PROBLEM:
Collect every line of the records below that contains the word "pixels".

DATA:
◇ ◇ ◇ ◇ ◇

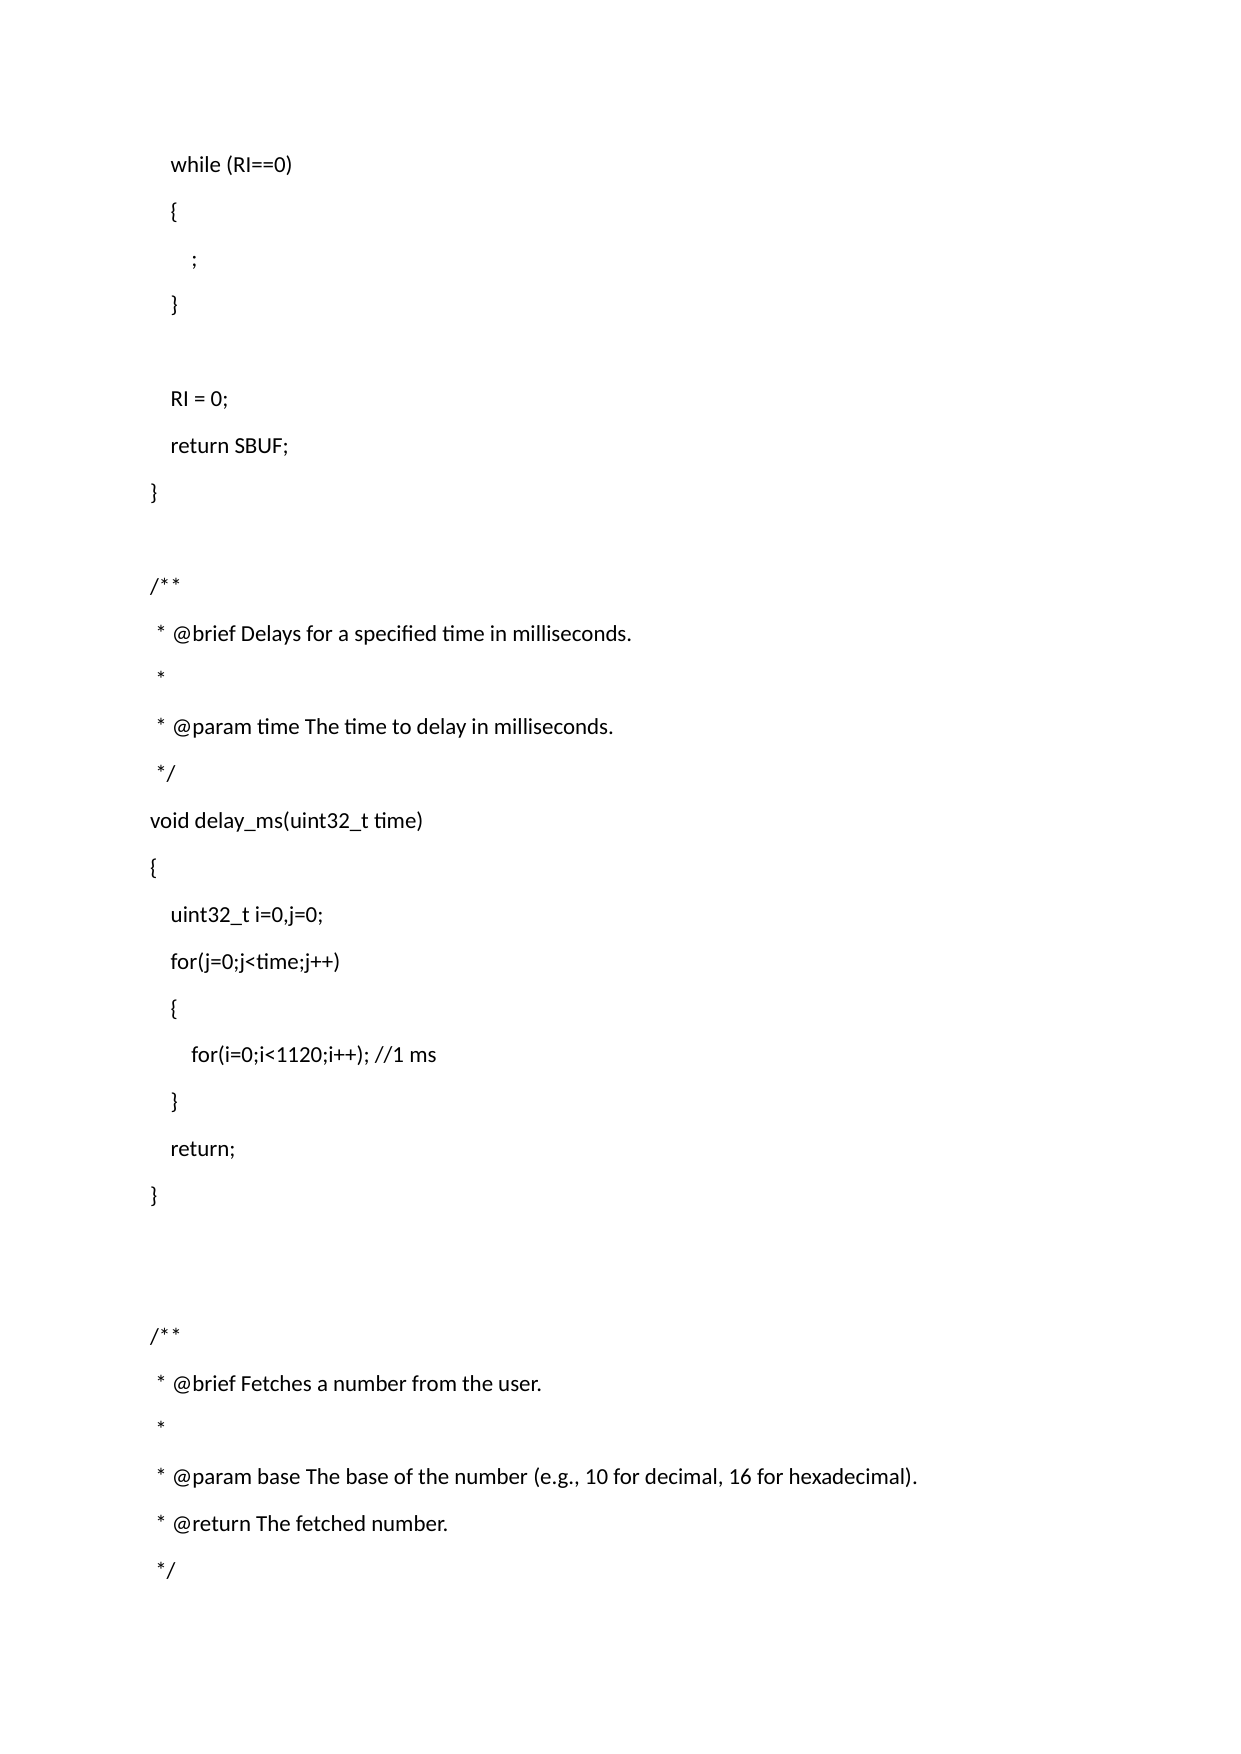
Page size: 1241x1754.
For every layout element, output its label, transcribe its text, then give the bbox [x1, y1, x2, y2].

◇ ◇ ◇ ◇ ◇

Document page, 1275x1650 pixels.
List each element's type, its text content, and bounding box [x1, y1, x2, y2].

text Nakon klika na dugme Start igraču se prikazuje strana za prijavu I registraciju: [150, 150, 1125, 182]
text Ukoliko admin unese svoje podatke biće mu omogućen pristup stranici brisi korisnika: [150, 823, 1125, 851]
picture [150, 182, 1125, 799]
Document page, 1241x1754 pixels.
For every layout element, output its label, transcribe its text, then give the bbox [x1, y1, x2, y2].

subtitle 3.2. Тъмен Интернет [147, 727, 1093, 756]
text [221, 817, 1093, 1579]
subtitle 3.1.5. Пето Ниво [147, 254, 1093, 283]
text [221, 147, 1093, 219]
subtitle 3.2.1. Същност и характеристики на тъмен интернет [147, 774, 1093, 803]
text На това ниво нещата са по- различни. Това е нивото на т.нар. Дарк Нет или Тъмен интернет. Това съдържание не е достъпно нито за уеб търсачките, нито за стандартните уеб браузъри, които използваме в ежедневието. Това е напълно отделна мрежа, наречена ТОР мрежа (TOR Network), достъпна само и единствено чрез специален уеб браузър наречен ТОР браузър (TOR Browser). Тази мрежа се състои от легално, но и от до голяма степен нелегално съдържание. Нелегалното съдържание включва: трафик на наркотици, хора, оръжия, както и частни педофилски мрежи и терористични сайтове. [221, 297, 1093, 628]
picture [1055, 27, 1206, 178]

◇ ◇ ◇ ◇ ◇

ANSWER BOX:
Document page, 1275x1650 pixels.
Document page, 1241x1754 pixels.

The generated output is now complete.